For more on seaborn, please visit its official documentation and example gallery

pandas

The pandas plotting API allows you to quickly create graphs from within pandas data structures using the .plot method, which is basically a wrapper around matplotlib.pyplot.plot

iris_data.plot.scatter(x='petal_width', y='sepal_width')

pandas scatterplot

To produce a scatter-plot with a different colour for each species, we’ll need to map species values to acceptable colour input values. (In seaborn, there’s a handy hue parameter that does this implicitly)

color_dict = {'setosa': 'blue', 'versicolor': 'orange', 'virginica': 'green'}
iris_data.plot.scatter(x='petal_width', y='sepal_width',
                       c=iris_data['species'].map(color_dict))

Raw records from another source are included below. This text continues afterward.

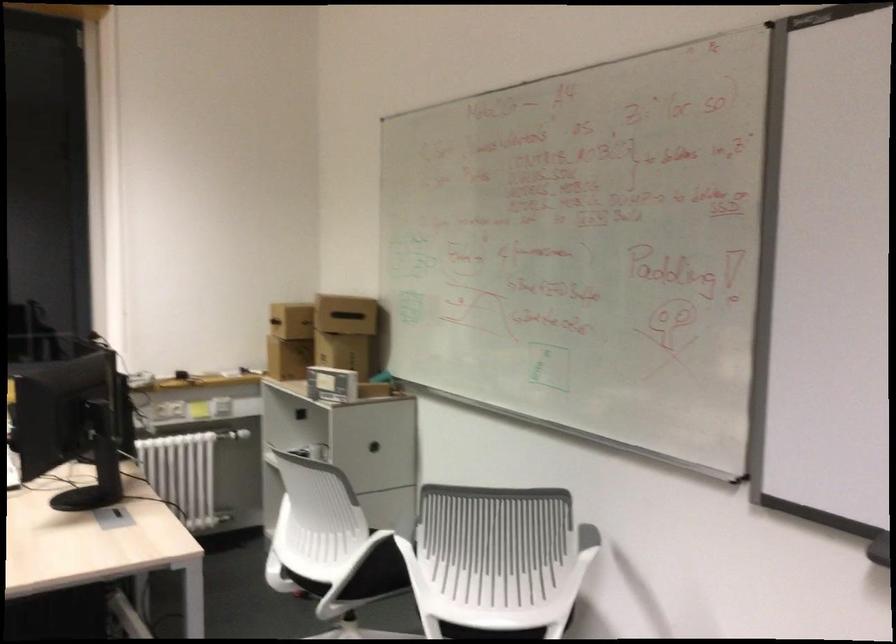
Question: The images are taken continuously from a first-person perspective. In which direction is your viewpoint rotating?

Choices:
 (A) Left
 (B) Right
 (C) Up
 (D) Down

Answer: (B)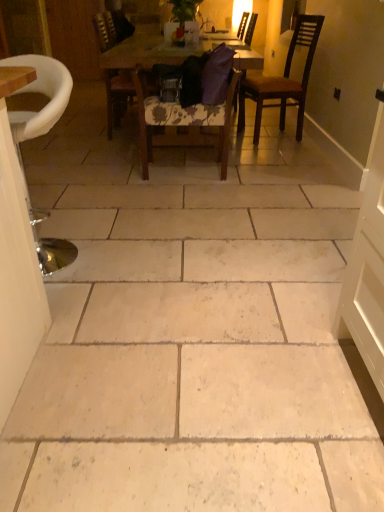
You are a GUI agent. You are given a task and a screenshot of the screen. Output one action in this format:
    pyautogui.click(x=<x>, y=<y>)
    Task: Click on the vacant space in front of floral fabric chair at center, which is counted as the fourth chair, starting from the back
    The height and width of the screenshot is (512, 384).
    Given the screenshot: What is the action you would take?
    pyautogui.click(x=182, y=196)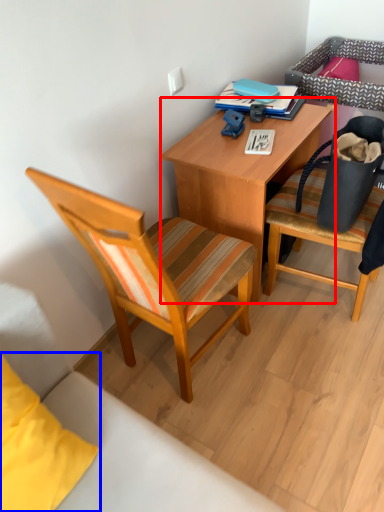
Question: Which object is closer to the camera taking this photo, desk (highlighted by a red box) or pillow (highlighted by a blue box)?

Choices:
 (A) desk
 (B) pillow

Answer: (B)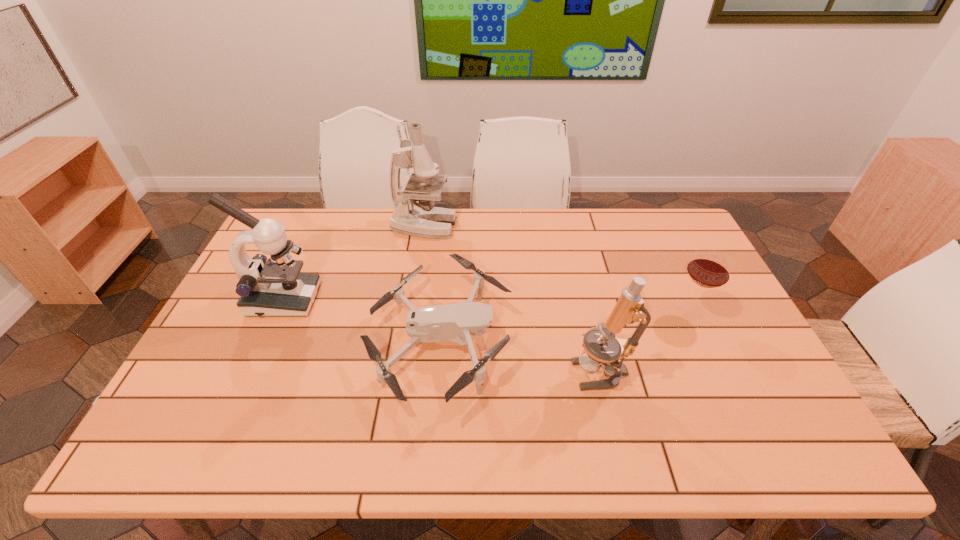
Where is `the farthest microscope`? the farthest microscope is located at coordinates (424, 220).

This screenshot has height=540, width=960. What are the coordinates of `the farthest object` in the screenshot? It's located at (424, 220).

Where is `the second farthest microscope`? The width and height of the screenshot is (960, 540). the second farthest microscope is located at coordinates (267, 287).

At what (x,y) coordinates should I click in order to perform the action: click on the leftmost microscope. Please return your answer as a coordinate pair (x, y). The width and height of the screenshot is (960, 540). Looking at the image, I should click on (267, 287).

Where is `the second object from right to left`? Image resolution: width=960 pixels, height=540 pixels. the second object from right to left is located at coordinates (629, 308).

Find the location of `the nearest microscope`. the nearest microscope is located at coordinates (629, 308).

This screenshot has width=960, height=540. Find the location of `the rightmost object`. the rightmost object is located at coordinates (709, 268).

This screenshot has height=540, width=960. I want to click on the fourth tallest object, so click(x=709, y=268).

Locate an element on the screen. the shortest object is located at coordinates (451, 322).

This screenshot has width=960, height=540. I want to click on blank area located on the front of the farthest microscope, so click(414, 290).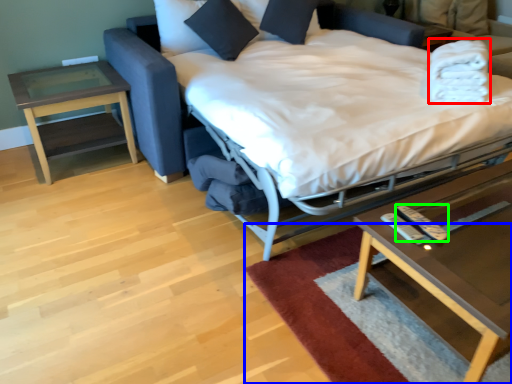
Question: Which object is positioned closest to blanket (highlighted by a red box)? Select from mat (highlighted by a blue box) and remote (highlighted by a green box).

Choices:
 (A) mat
 (B) remote

Answer: (B)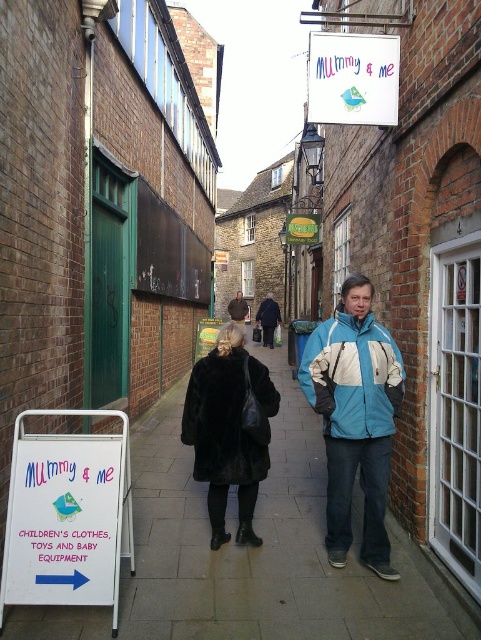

pandas scatterplot color-coded

You can also specify the type of graph to plot by passing any of the following as the kind parameter in the .plot method:

  • area
  • bar
  • barh
  • box
  • density
  • hexbin
  • hist
  • kde
  • line
  • pie
  • scatter
iris_data.plot(kind='hist', alpha=0.5)

pandas histogram

Andrews curves made easy:

from pandas.plotting import andrews_curves
andrews_curves(iris_data, 'species')

pandas andrewcurves

matplotlib logo

High-level interfaces like Seaborn and pandas are all well and good. But when you need to make unique tweaks or conjure up “distinguished” graphs, you’ll probably need to use good ol’ matplotlib.

This will likely take quite a bit more effort and skill, but the results will be worth it.

import matplotlib.pyplot as plt

fig, axes = plt.subplots(nrows=1, ncols=3, figsize=(18, 5), sharey=True)

iris_species_data = iris_data.groupby('species', as_index=False)

for ax, species_data in zip(axes, iris_species_data):
    species, species_df = species_data
    ax.plot(species_df.drop("species", axis=1))
    ax.set_title(f'{species.title()} Dimensions')
    ax.set_ylabel('Length in $cm$')
    ax.set_xlabel('Index')
    ax.legend(species_df.columns)
    ax.spines['top'].set_visible(False)
    ax.spines['right'].set_visible(False)

matplotlib subplots

II. Interactive graphs

plotly logo

plotly.py enables you to create spectacular, interactive graphs that can easily be integrated into dashboard apps and websites.

plotly.py is a python wrapper for the plotly.js JavaScript graphing library. You can hover over markers to get tooltips with details, and even zoom in or out of regions of interest.

Like Seaborn, plotly.py works well with pandas data structures.

import plotly.express as px

data = px.data.iris()  # A pandas DataFrame
fig = px.scatter(data, x='petal_width', y='sepal_width', color='species')
fig.show()

Here’s an example from its basic chart example gallery. Try clicking on the inner levels:

import plotly.express as px

df = px.data.tips()
fig = px.sunburst(df, path=['day', 'time', 'sex'], values='total_bill')
fig.show()

Next Steps

For a more comprehensive catalogue of available Python graphing libraries, please visit the PyViz website.

Each plotting library usually provides an example gallery showcasing the graphs it can produce. You could peruse them all to expand your visualisation toolbox.